▸ **Work item**
Set the data down once more, exactly as it is written.

(Data excerpts)
═══

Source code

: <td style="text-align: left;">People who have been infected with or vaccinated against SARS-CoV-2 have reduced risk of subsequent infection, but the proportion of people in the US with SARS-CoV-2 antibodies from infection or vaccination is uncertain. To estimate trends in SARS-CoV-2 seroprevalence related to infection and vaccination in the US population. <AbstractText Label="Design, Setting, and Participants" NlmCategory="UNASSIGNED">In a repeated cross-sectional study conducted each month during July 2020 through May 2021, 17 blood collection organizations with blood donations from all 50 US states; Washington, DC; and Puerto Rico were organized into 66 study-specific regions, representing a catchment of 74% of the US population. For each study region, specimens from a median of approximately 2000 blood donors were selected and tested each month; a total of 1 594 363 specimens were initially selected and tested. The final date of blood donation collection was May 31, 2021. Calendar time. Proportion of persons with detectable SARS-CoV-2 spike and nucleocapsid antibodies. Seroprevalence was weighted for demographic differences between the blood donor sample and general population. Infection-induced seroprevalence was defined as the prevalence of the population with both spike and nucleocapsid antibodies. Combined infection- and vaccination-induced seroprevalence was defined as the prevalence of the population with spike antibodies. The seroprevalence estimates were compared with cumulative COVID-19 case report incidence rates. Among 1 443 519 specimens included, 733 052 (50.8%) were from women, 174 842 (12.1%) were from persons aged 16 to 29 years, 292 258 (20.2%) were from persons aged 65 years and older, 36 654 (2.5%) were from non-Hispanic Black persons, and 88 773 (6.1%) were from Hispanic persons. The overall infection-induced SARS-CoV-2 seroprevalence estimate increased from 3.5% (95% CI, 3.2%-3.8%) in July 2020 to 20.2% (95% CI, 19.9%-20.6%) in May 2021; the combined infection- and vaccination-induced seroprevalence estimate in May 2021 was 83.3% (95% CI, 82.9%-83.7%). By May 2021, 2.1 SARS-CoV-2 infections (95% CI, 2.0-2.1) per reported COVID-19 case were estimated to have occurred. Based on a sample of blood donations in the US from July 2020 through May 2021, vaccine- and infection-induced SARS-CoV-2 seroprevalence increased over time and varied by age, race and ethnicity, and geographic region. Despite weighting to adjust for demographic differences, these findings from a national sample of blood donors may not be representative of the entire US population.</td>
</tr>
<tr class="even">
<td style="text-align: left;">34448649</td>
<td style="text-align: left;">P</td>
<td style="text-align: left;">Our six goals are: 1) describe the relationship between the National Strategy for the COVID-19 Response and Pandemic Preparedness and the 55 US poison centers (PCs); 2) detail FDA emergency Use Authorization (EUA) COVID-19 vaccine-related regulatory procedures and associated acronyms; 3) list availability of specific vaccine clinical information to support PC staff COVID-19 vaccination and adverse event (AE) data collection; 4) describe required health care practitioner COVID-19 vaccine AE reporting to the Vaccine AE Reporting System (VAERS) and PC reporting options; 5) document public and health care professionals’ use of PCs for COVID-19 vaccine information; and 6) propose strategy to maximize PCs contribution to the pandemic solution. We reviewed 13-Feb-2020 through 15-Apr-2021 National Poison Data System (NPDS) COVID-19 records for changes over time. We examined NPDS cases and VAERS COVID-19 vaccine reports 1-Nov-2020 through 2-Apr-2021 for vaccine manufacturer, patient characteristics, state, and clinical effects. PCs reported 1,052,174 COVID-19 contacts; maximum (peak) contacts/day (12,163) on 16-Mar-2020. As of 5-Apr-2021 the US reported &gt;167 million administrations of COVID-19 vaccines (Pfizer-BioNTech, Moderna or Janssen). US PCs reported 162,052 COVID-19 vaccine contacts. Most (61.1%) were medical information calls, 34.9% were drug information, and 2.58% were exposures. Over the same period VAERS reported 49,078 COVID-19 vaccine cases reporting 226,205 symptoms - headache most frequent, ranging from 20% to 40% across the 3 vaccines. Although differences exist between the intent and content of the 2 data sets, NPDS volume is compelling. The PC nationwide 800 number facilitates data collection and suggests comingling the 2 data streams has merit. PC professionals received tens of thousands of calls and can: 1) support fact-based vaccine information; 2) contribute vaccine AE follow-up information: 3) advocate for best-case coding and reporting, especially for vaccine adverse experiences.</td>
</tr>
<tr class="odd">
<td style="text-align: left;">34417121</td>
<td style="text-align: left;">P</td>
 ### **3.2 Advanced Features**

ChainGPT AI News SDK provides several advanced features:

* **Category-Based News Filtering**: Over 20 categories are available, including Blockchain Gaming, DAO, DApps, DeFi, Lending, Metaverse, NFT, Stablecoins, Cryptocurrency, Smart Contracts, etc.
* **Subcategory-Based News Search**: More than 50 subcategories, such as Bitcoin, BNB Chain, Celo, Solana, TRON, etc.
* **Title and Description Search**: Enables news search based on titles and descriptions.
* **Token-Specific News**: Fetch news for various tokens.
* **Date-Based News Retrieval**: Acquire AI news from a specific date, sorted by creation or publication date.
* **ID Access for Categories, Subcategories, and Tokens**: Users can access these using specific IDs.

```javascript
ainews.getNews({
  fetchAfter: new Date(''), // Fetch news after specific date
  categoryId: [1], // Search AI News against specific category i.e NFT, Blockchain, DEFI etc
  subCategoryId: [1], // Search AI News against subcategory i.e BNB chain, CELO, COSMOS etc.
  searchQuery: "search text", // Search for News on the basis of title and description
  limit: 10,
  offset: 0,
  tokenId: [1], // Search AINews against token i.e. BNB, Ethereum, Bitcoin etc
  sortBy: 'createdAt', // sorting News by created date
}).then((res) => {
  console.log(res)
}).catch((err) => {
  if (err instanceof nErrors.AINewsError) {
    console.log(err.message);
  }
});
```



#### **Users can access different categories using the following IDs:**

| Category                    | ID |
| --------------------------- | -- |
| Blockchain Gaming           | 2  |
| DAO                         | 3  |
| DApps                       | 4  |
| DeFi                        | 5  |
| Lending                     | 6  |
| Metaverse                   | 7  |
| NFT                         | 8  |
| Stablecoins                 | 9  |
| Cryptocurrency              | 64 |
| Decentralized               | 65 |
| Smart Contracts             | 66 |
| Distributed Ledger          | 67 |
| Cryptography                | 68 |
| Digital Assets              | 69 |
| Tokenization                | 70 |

═══

▸ **Finished exercise**
Source code

: <td style="text-align: left;">People who have been infected with or vaccinated against SARS-CoV-2 have reduced risk of subsequent infection, but the proportion of people in the US with SARS-CoV-2 antibodies from infection or vaccination is uncertain. To estimate trends in SARS-CoV-2 seroprevalence related to infection and vaccination in the US population. <AbstractText Label="Design, Setting, and Participants" NlmCategory="UNASSIGNED">In a repeated cross-sectional study conducted each month during July 2020 through May 2021, 17 blood collection organizations with blood donations from all 50 US states; Washington, DC; and Puerto Rico were organized into 66 study-specific regions, representing a catchment of 74% of the US population. For each study region, specimens from a median of approximately 2000 blood donors were selected and tested each month; a total of 1 594 363 specimens were initially selected and tested. The final date of blood donation collection was May 31, 2021. Calendar time. Proportion of persons with detectable SARS-CoV-2 spike and nucleocapsid antibodies. Seroprevalence was weighted for demographic differences between the blood donor sample and general population. Infection-induced seroprevalence was defined as the prevalence of the population with both spike and nucleocapsid antibodies. Combined infection- and vaccination-induced seroprevalence was defined as the prevalence of the population with spike antibodies. The seroprevalence estimates were compared with cumulative COVID-19 case report incidence rates. Among 1 443 519 specimens included, 733 052 (50.8%) were from women, 174 842 (12.1%) were from persons aged 16 to 29 years, 292 258 (20.2%) were from persons aged 65 years and older, 36 654 (2.5%) were from non-Hispanic Black persons, and 88 773 (6.1%) were from Hispanic persons. The overall infection-induced SARS-CoV-2 seroprevalence estimate increased from 3.5% (95% CI, 3.2%-3.8%) in July 2020 to 20.2% (95% CI, 19.9%-20.6%) in May 2021; the combined infection- and vaccination-induced seroprevalence estimate in May 2021 was 83.3% (95% CI, 82.9%-83.7%). By May 2021, 2.1 SARS-CoV-2 infections (95% CI, 2.0-2.1) per reported COVID-19 case were estimated to have occurred. Based on a sample of blood donations in the US from July 2020 through May 2021, vaccine- and infection-induced SARS-CoV-2 seroprevalence increased over time and varied by age, race and ethnicity, and geographic region. Despite weighting to adjust for demographic differences, these findings from a national sample of blood donors may not be representative of the entire US population.</td>
</tr>
<tr class="even">
<td style="text-align: left;">34448649</td>
<td style="text-align: left;">P</td>
<td style="text-align: left;">Our six goals are: 1) describe the relationship between the National Strategy for the COVID-19 Response and Pandemic Preparedness and the 55 US poison centers (PCs); 2) detail FDA emergency Use Authorization (EUA) COVID-19 vaccine-related regulatory procedures and associated acronyms; 3) list availability of specific vaccine clinical information to support PC staff COVID-19 vaccination and adverse event (AE) data collection; 4) describe required health care practitioner COVID-19 vaccine AE reporting to the Vaccine AE Reporting System (VAERS) and PC reporting options; 5) document public and health care professionals’ use of PCs for COVID-19 vaccine information; and 6) propose strategy to maximize PCs contribution to the pandemic solution. We reviewed 13-Feb-2020 through 15-Apr-2021 National Poison Data System (NPDS) COVID-19 records for changes over time. We examined NPDS cases and VAERS COVID-19 vaccine reports 1-Nov-2020 through 2-Apr-2021 for vaccine manufacturer, patient characteristics, state, and clinical effects. PCs reported 1,052,174 COVID-19 contacts; maximum (peak) contacts/day (12,163) on 16-Mar-2020. As of 5-Apr-2021 the US reported &gt;167 million administrations of COVID-19 vaccines (Pfizer-BioNTech, Moderna or Janssen). US PCs reported 162,052 COVID-19 vaccine contacts. Most (61.1%) were medical information calls, 34.9% were drug information, and 2.58% were exposures. Over the same period VAERS reported 49,078 COVID-19 vaccine cases reporting 226,205 symptoms - headache most frequent, ranging from 20% to 40% across the 3 vaccines. Although differences exist between the intent and content of the 2 data sets, NPDS volume is compelling. The PC nationwide 800 number facilitates data collection and suggests comingling the 2 data streams has merit. PC professionals received tens of thousands of calls and can: 1) support fact-based vaccine information; 2) contribute vaccine AE follow-up information: 3) advocate for best-case coding and reporting, especially for vaccine adverse experiences.</td>
</tr>
<tr class="odd">
<td style="text-align: left;">34417121</td>
<td style="text-align: left;">P</td>
 ### **3.2 Advanced Features**

ChainGPT AI News SDK provides several advanced features:

* **Category-Based News Filtering**: Over 20 categories are available, including Blockchain Gaming, DAO, DApps, DeFi, Lending, Metaverse, NFT, Stablecoins, Cryptocurrency, Smart Contracts, etc.
* **Subcategory-Based News Search**: More than 50 subcategories, such as Bitcoin, BNB Chain, Celo, Solana, TRON, etc.
* **Title and Description Search**: Enables news search based on titles and descriptions.
* **Token-Specific News**: Fetch news for various tokens.
* **Date-Based News Retrieval**: Acquire AI news from a specific date, sorted by creation or publication date.
* **ID Access for Categories, Subcategories, and Tokens**: Users can access these using specific IDs.

```javascript
ainews.getNews({
  fetchAfter: new Date(''), // Fetch news after specific date
  categoryId: [1], // Search AI News against specific category i.e NFT, Blockchain, DEFI etc
  subCategoryId: [1], // Search AI News against subcategory i.e BNB chain, CELO, COSMOS etc.
  searchQuery: "search text", // Search for News on the basis of title and description
  limit: 10,
  offset: 0,
  tokenId: [1], // Search AINews against token i.e. BNB, Ethereum, Bitcoin etc
  sortBy: 'createdAt', // sorting News by created date
}).then((res) => {
  console.log(res)
}).catch((err) => {
  if (err instanceof nErrors.AINewsError) {
    console.log(err.message);
  }
});
```



#### **Users can access different categories using the following IDs:**

| Category                    | ID |
| --------------------------- | -- |
| Blockchain Gaming           | 2  |
| DAO                         | 3  |
| DApps                       | 4  |
| DeFi                        | 5  |
| Lending                     | 6  |
| Metaverse                   | 7  |
| NFT                         | 8  |
| Stablecoins                 | 9  |
| Cryptocurrency              | 64 |
| Decentralized               | 65 |
| Smart Contracts             | 66 |
| Distributed Ledger          | 67 |
| Cryptography                | 68 |
| Digital Assets              | 69 |
| Tokenization                | 70 |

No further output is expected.